EXERCISE DESCRIPTION:
Copy each line below that has "경상연구비".

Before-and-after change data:

------------------------------------

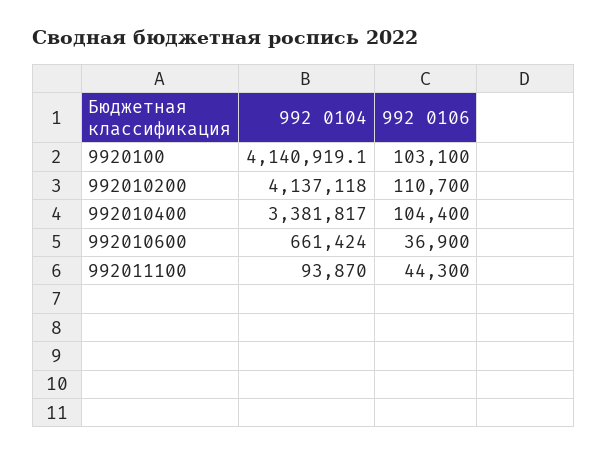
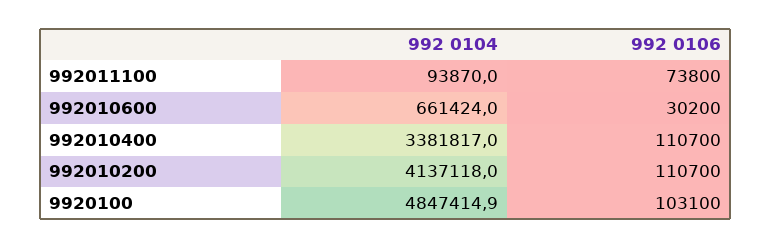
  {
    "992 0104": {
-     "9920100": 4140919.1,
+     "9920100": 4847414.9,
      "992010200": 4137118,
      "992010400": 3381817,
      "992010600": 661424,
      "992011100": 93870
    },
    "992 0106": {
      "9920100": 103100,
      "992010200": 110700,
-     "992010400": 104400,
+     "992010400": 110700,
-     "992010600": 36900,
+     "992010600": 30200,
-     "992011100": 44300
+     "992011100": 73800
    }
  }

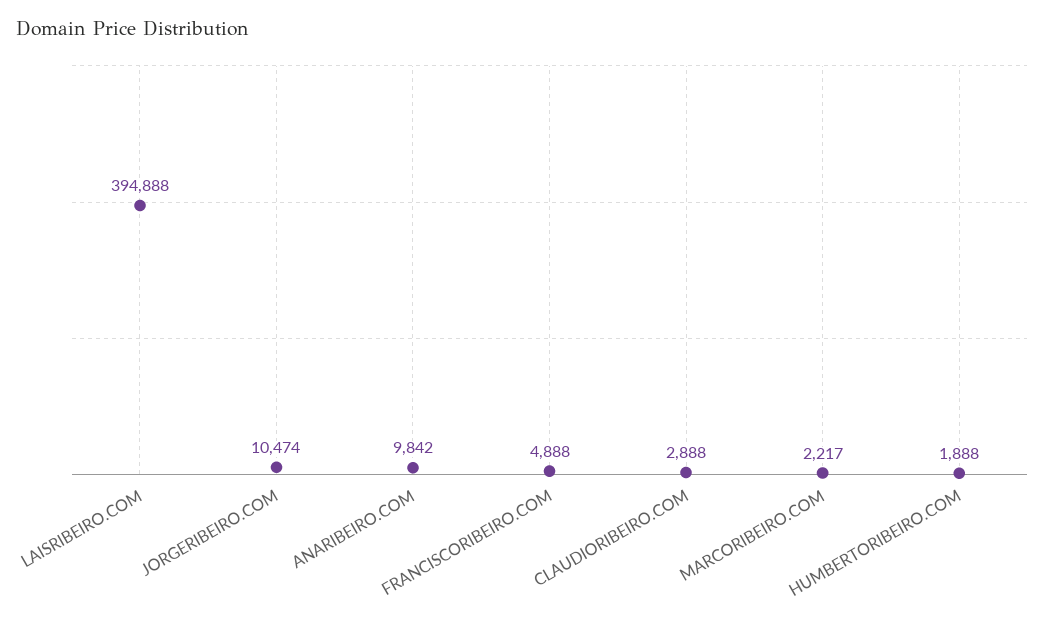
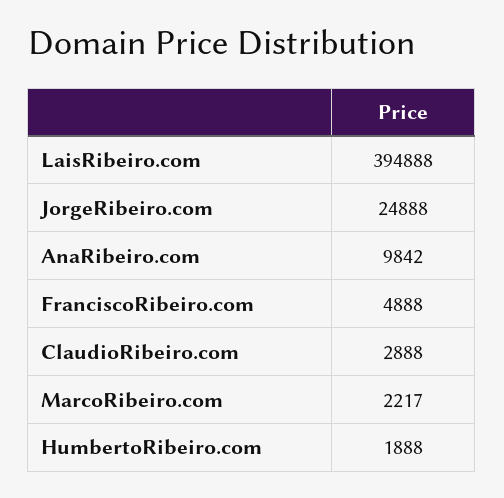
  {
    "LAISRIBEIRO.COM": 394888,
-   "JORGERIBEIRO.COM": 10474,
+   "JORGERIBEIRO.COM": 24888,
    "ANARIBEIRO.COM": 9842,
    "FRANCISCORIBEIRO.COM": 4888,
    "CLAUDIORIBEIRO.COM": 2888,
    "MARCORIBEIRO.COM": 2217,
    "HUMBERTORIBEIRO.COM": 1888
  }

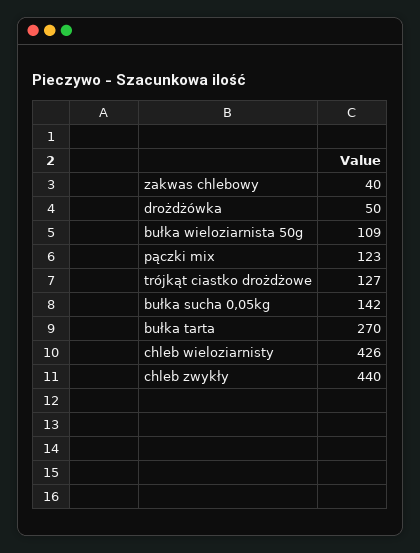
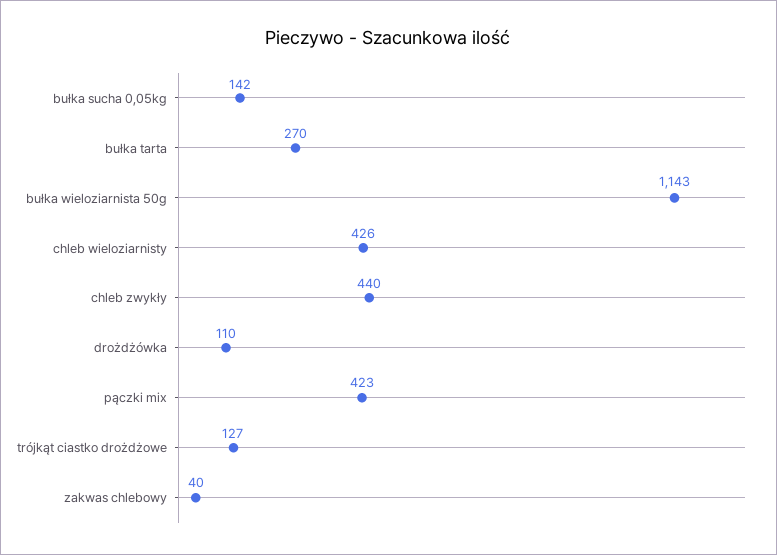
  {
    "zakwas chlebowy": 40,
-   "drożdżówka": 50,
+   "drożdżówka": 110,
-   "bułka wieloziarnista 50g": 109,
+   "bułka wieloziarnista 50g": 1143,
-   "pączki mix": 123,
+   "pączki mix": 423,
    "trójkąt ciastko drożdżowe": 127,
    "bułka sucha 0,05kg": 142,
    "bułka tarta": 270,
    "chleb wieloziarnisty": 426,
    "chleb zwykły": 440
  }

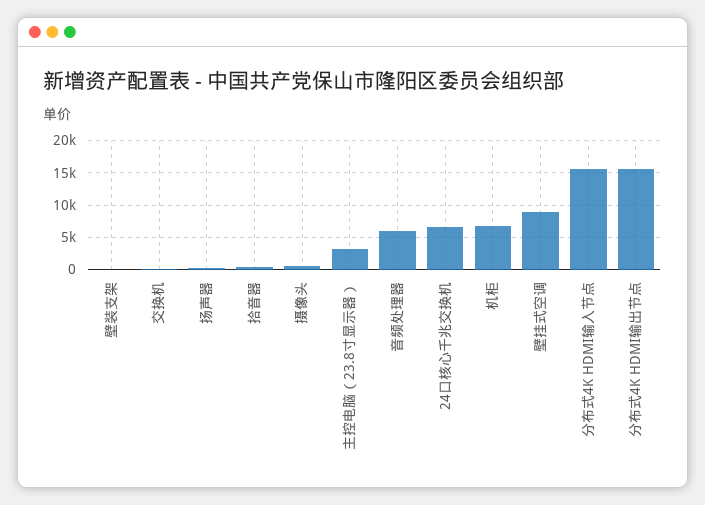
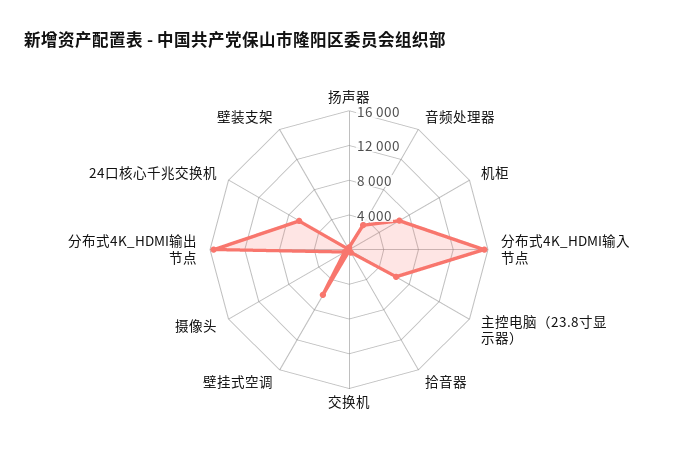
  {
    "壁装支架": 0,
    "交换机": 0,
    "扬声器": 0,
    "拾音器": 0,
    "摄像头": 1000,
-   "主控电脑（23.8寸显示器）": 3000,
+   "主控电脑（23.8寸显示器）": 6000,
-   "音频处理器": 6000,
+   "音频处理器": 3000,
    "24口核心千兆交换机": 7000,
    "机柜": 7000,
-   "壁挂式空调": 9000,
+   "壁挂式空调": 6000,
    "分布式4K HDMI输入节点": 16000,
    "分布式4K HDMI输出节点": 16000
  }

------------------------------------

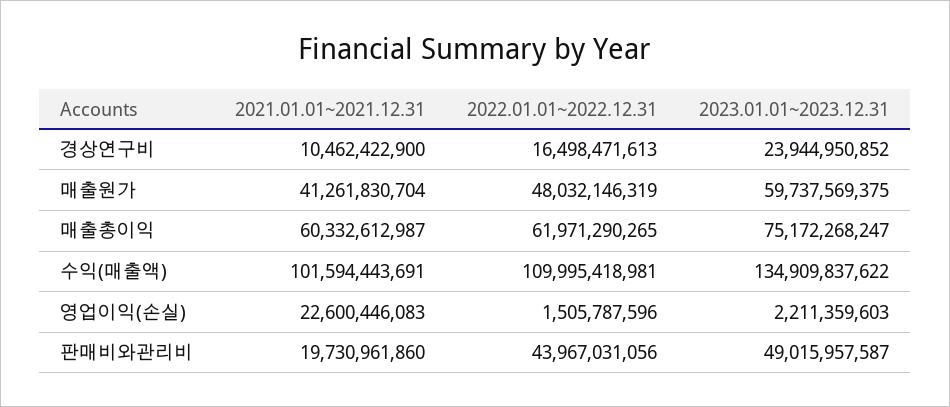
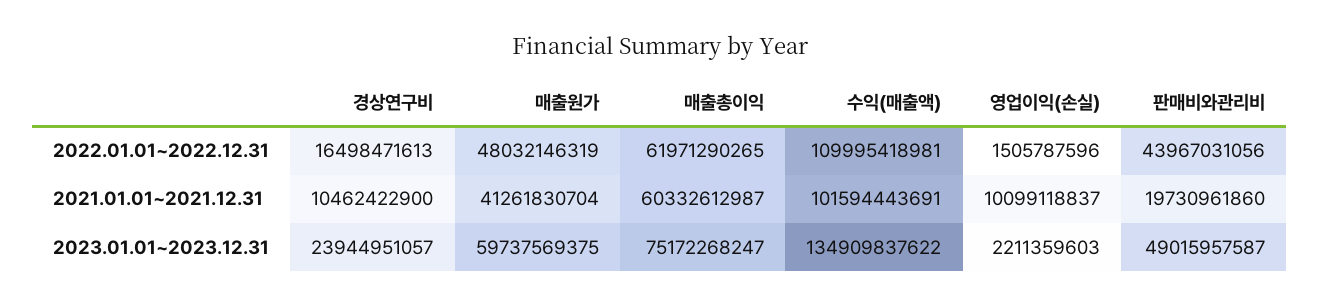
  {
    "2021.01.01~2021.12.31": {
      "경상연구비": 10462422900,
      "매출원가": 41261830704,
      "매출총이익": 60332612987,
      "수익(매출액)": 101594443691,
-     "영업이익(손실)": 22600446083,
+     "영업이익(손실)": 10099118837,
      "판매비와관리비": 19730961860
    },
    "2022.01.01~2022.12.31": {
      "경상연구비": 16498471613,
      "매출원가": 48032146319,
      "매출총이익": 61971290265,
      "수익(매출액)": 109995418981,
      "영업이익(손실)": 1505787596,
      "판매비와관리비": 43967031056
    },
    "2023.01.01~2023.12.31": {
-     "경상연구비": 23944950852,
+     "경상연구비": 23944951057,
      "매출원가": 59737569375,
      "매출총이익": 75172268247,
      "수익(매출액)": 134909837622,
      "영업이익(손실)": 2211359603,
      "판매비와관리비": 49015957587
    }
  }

------------------------------------

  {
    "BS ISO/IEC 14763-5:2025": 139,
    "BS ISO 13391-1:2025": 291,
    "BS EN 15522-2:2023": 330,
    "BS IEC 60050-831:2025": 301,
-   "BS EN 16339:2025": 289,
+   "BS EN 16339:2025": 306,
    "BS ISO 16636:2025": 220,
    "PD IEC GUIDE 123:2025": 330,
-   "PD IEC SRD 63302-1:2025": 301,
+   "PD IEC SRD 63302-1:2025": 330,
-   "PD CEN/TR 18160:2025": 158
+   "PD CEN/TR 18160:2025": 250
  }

------------------------------------

FINAL ANSWER:
      "경상연구비": 10462422900,
      "경상연구비": 16498471613,
-     "경상연구비": 23944950852,
+     "경상연구비": 23944951057,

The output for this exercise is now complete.